I like to think of Functional Programming as another level of abstraction that pulls code further away from the physical machine, much like how automatic memory management once hid raw memory addresses from the developer. To me, Functional Programming is a guide for building applications without the need for manual memory assignments.
It is all about Immutability
What is the problem with memory assignment, or more specifically, mutable data?
In a world where software runs in parallel, shared mutable states are a massive problem. Countless solutions have been built to address this, but they usually involve synchronization, locks, and waiting – all of which lead to performance and scalability bottlenecks.
Another way to solve the problem is to avoid it entirely by writing software without shared mutable states. This means using exclusively immutable data structures. In this context, a paradigm that thrives on immutability becomes very attractive. Functional Programming fits this role perfectly; it acts as a discipline that abstracts software away from the constant need for memory assignments.
Be Functional
The core principle of Functional Programming is transformation: a function takes an input, applies a logic, and returns an output. This approach has the same expressive power as imperative code but offers tools and patterns that guide developers to work within this different paradigm.
Let’s compare an imperative example of finding the maximum value in a list with a functional version:
Imperative Approach:
List<Integer> list = Arrays.asList(3, 6, 5);int max = Integer.MIN_VALUE;for (int value : list) { if (value > max) max = value;}
In this example, the imperative code uses a max variable to store and update the result.
Functional Approach:
int calculateMax(List<Integer> list, int max) { if (list.isEmpty()) return max; else { int head = list.get(0); List<Integer> tail = list.subList(1, list.size() - 1); int newMax = head > max ? head : max; return calculateMax(tail, newMax); }}List<Integer> list = Arrays.asList(3, 6, 5);calculateMax(list, Integer.MIN_VALUE);
While the imperative version relies on re-assignment, the functional version relies on passing the state through parameters. Concepts like pipelines, higher-order functions, and composition simply make this data transformation more efficient and easier to manage.
Be Pure
An entire application can be viewed as a single, massive function.
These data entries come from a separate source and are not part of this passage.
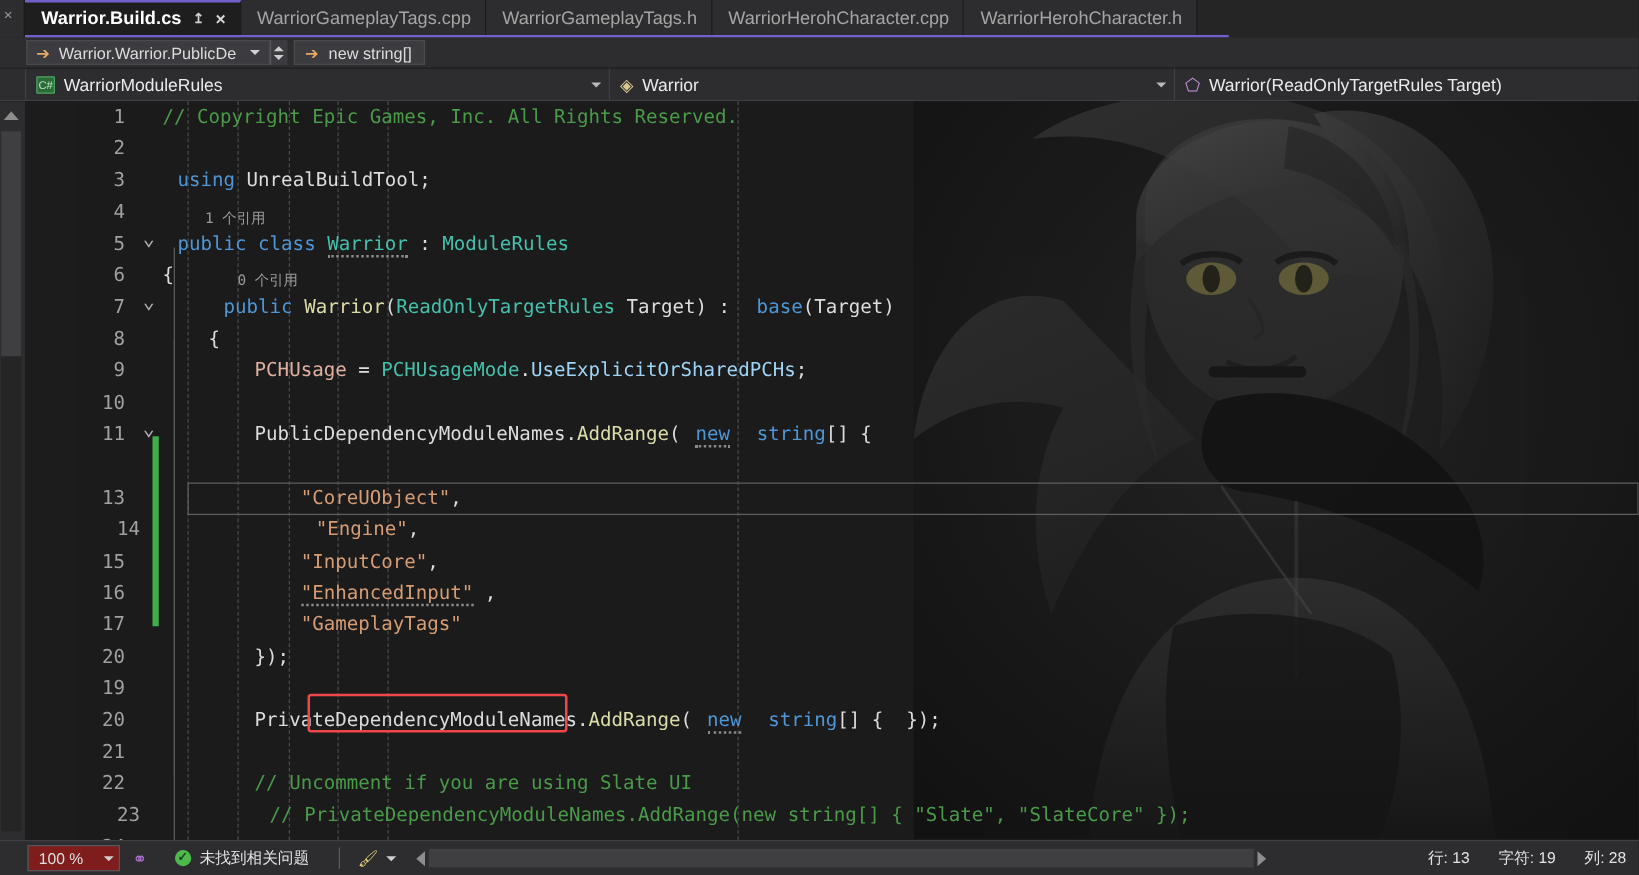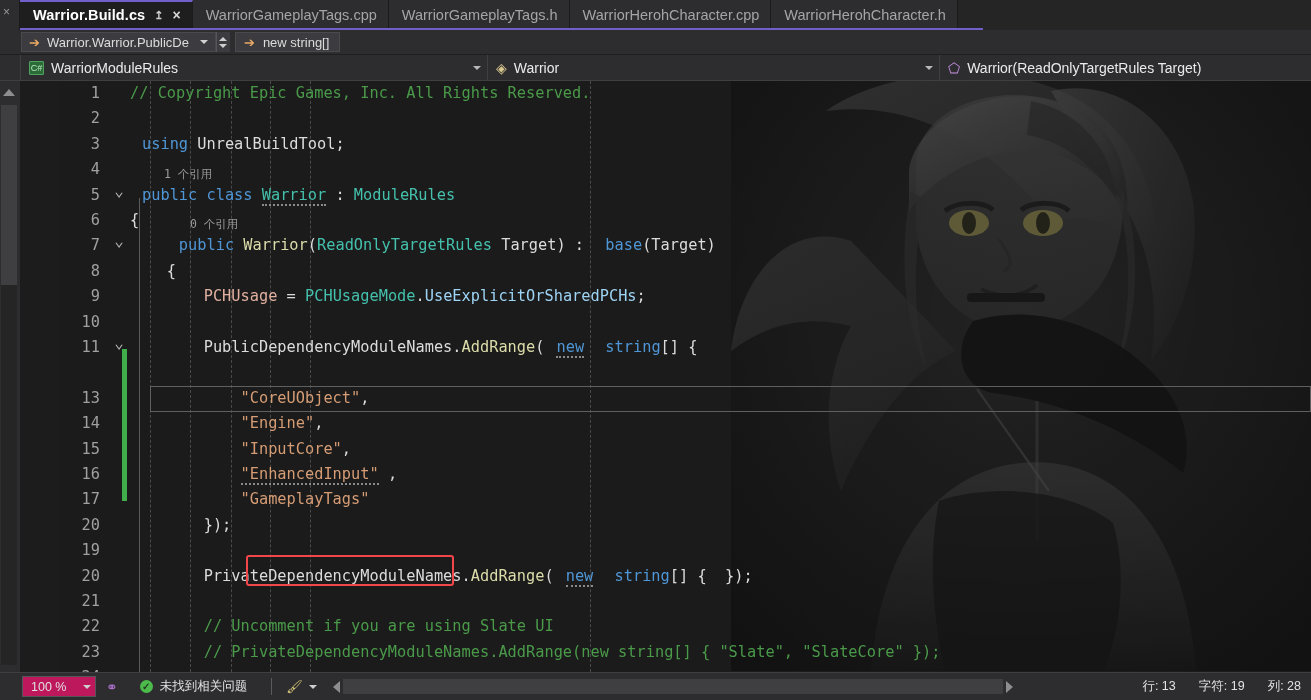--- a/index.html
+++ b/index.html
@@ -215,21 +215,21 @@
   .c-punc   { color:#dcdcdc; }
   .u-squig  { border-bottom:2px dotted #8a8a8a; }
 
   
   .statusbar{
     position:absolute; left:0; top:672px; width:1311px; height:28px;
     background:#2d2d30; display:flex; align-items:center;
     border-top:1px solid #3f3f41;
   }
   .sb-zoom{
-    margin-left:22px; width:74px; height:21px; background:#be185d;
+    margin-left:22px; width:74px; height:21px; background:#7f1d1d;
     border:1px solid #56565a; display:flex; align-items:center;
     padding:0 4px 0 8px; color:#e0e0e0; font-size:12.5px; gap:6px;
   }
   .sb-zoom .zcaret{
     margin-left:auto; width:0;height:0;border-left:4px solid transparent;
     border-right:4px solid transparent;border-top:4px solid #cfcfcf;
   }
   .sb-icon-magic{ margin-left:10px; font-size:14px; color:#b072d0; line-height:1; }
   .sb-ok{
     margin-left:22px; display:flex; align-items:center; gap:7px;
@@ -470,21 +470,21 @@
         <div class="ln" style="top: 254px;">
           <div class="lnum">11</div>
           <div class="fold"><span class="chev" style="font-size: 16px; position: relative; top: -4px;">⌄</span></div>
           <div class="codetext"><span class="c-plain">        PublicDependencyModuleNames</span><span class="c-punc">.</span><span class="c-method">AddRange</span><span class="c-punc">(</span><span class="c-keyword u-squig">new</span><span class="c-punc"> </span><span class="c-keyword">string</span><span class="c-punc">[] {</span></div>
         </div>
         <div class="ln" style="top: 304.8px;">
           <div class="lnum">13</div>
           <div class="fold"></div>
           <div class="codetext"><span class="c-punc">            </span><span class="c-string">"CoreUObject"</span><span class="c-punc">,</span></div>
         </div>
-        <div class="ln" style="top: 330.2px;">
+        <div class="ln" style="top: 330.2px; padding-left: 12px;">
           <div class="lnum">14</div>
           <div class="fold"></div>
           <div class="codetext"><span class="c-punc">            </span><span class="c-string">"Engine"</span><span class="c-punc">,</span></div>
         </div>
         <div class="ln" style="top: 355.6px;">
           <div class="lnum">15</div>
           <div class="fold"></div>
           <div class="codetext"><span class="c-punc">            </span><span class="c-string">"InputCore"</span><span class="c-punc">,</span></div>
         </div>
         <div class="ln" style="top: 381px;">
@@ -515,21 +515,21 @@
         <div class="ln" style="top: 508px;">
           <div class="lnum">21</div>
           <div class="fold"></div>
           <div class="codetext"></div>
         </div>
         <div class="ln" style="top: 533.4px;">
           <div class="lnum">22</div>
           <div class="fold"></div>
           <div class="codetext"><span class="c-comment">        // Uncomment if you are using Slate UI</span></div>
         </div>
-        <div class="ln" style="top: 558.8px;">
+        <div class="ln" style="top: 558.8px; padding-left: 12px;">
           <div class="lnum">23</div>
           <div class="fold"></div>
           <div class="codetext"><span class="c-comment">        // PrivateDependencyModuleNames.AddRange(new string[] { "Slate", "SlateCore" });</span></div>
         </div>
         <div class="ln" style="top: 584.2px;">
           <div class="lnum">24</div>
           <div class="fold"></div>
           <div class="codetext"></div>
         </div>
       </div>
Since a thousand-line function is obviously bad practice, we modularize: functions are composed to create larger transformations. Simply put, composition is using the output of one function as the input for the next.
int f(double input) { ... }String g(int input) { ... }String output = g(f(1.2));
Pure functions are functions with no side effects. This means every observable effect is contained within the output. When you compose functions, the output defines the “interface” between them. If a function throws an unhandled exception, it breaks that interface and falls out of the transformation flow.
Be Typed
A typed language helps define a function’s signature. The more precise the type, the safer the composition. The type system acts as the contract between functions, allowing the compiler to handle a significant portion of the software validation for you.